You guys, it's been slow around these parts because I kind of lost the plot with my reading and nearly every book I've read in March isn't out until May or June. Obviously, I would be a jerk if I started reviewing things that weren't out for months--on a number of levels.
However! I have many links of interestingness, including a Very Special Section devoted to the one and only Justin Timberlake. I have had The 20/20 Experience on repeat since Tuesday and I am in love--especially with Pusher Love Girl, which is Swoon City, USA.
This Week's Video of Awesome
This is a fantastic speculative ad for Durex--it's brilliant and actually tells you want you need to know about the product.
Interestingness
Jane Goodall’s ‘Seeds of Hope’ book contains borrowed passages without attribution (Wash. Post)
Jane Goodall, the primatologist celebrated for her meticulous studies of chimps in the wild, is releasing a book next month on the plant world that contains at least a dozen passages borrowed without attribution, or footnotes, from a variety of Web sites.The borrowings in “Seeds of Hope: Wisdom and Wonder From the World of Plants” range from phrases to an entire paragraph from Web sites such as Wikipedia and others that focus on astrology, tobacco, beer, nature and organic tea.

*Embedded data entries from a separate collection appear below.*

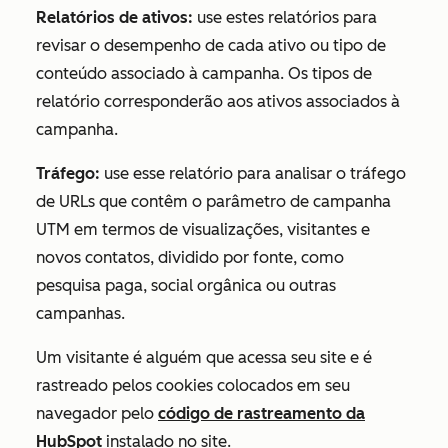
Relatórios de ativos:
use estes relatórios para
revisar o desempenho de cada ativo ou tipo de
conteúdo associado à campanha. Os tipos de
relatório corresponderão aos ativos associados à
campanha.
Tráfego:
use esse relatório para analisar o tráfego
de URLs que contêm o parâmetro de campanha
UTM em termos de visualizações, visitantes e
novos contatos, dividido por fonte, como
pesquisa paga, social orgânica ou outras
campanhas.
Um visitante é alguém que acessa seu site e é
rastreado pelos cookies colocados em seu
navegador pelo
código de rastreamento da
HubSpot
instalado no site.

Well, this is disappointing news to say the least. I'm getting so weary of one plagiarism story after another. I realize there are so many pressures to publish, publish, publish, but it's at the point I'm no longer all that surprised by each week's plagiarism story. What worries me the most is the desensitizing--I have had a number of students in their 20s who have been surprised by my anti-plagiarism spiel because it's the first time they've had someone explicitly address the issue of plagiarism and what it precisely means.